**What is expected**: Down to the last line, transcribe the records verbatim and exclude the images.

[[ Records to use, beginning ]]

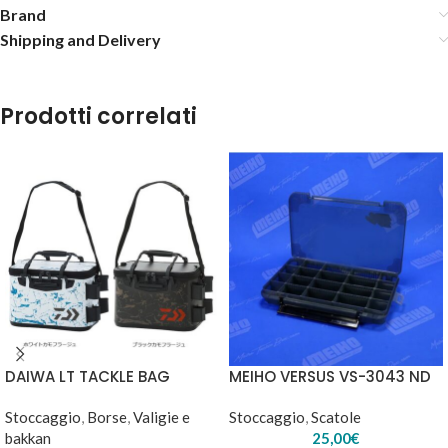
Brand
Shipping and Delivery
Prodotti correlati
DAIWA LT TACKLE BAG
MEIHO VERSUS VS-3043 ND
Stoccaggio
,
Borse
,
Valigie e
Stoccaggio
,
Scatole
bakkan
25,00
€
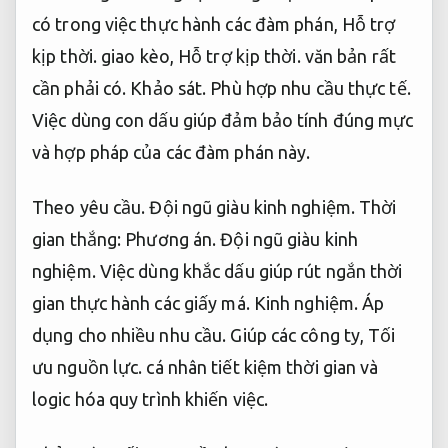
có trong việc thực hành các đàm phán,
Hỗ trợ
kịp thời.
giao kèo,
Hỗ trợ kịp thời.
văn bản rất
cần phải có.
Khảo sát.
Phù hợp nhu cầu thực tế.
Việc dùng con dấu giúp đảm bảo tính đúng mực
và hợp pháp của các đàm phán này.
Theo yêu cầu.
Đội ngũ giàu kinh nghiệm.
Thời
gian thắng:
Phương án.
Đội ngũ giàu kinh
nghiệm.
Việc dùng khắc dấu giúp rút ngắn thời
gian thực hành các giấy má.
Kinh nghiệm.
Áp
dụng cho nhiều nhu cầu.
Giúp các công ty,
Tối
ưu nguồn lực.
cá nhân tiết kiệm thời gian và
logic hóa quy trình khiến việc.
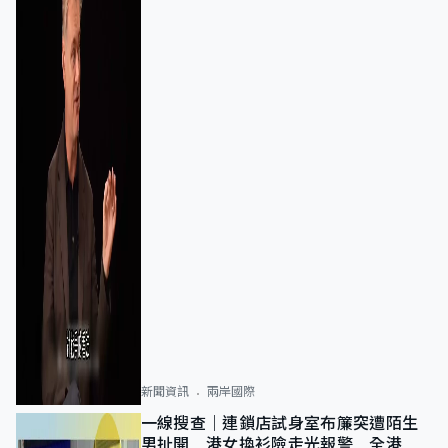
新聞資訊
兩岸國際
一線搜查｜連鎖店試身室布簾突遭陌生
男扯開 港女換衫險走光報警 全港分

[[ Records to use, end ]]

**Your solution**:
Brand
Shipping and Delivery
Prodotti correlati
DAIWA LT TACKLE BAG
MEIHO VERSUS VS-3043 ND
Stoccaggio
,
Borse
,
Valigie e
Stoccaggio
,
Scatole
bakkan
25,00
€
có trong việc thực hành các đàm phán,
Hỗ trợ
kịp thời.
giao kèo,
Hỗ trợ kịp thời.
văn bản rất
cần phải có.
Khảo sát.
Phù hợp nhu cầu thực tế.
Việc dùng con dấu giúp đảm bảo tính đúng mực
và hợp pháp của các đàm phán này.
Theo yêu cầu.
Đội ngũ giàu kinh nghiệm.
Thời
gian thắng:
Phương án.
Đội ngũ giàu kinh
nghiệm.
Việc dùng khắc dấu giúp rút ngắn thời
gian thực hành các giấy má.
Kinh nghiệm.
Áp
dụng cho nhiều nhu cầu.
Giúp các công ty,
Tối
ưu nguồn lực.
cá nhân tiết kiệm thời gian và
logic hóa quy trình khiến việc.
新聞資訊
兩岸國際
一線搜查｜連鎖店試身室布簾突遭陌生
男扯開 港女換衫險走光報警 全港分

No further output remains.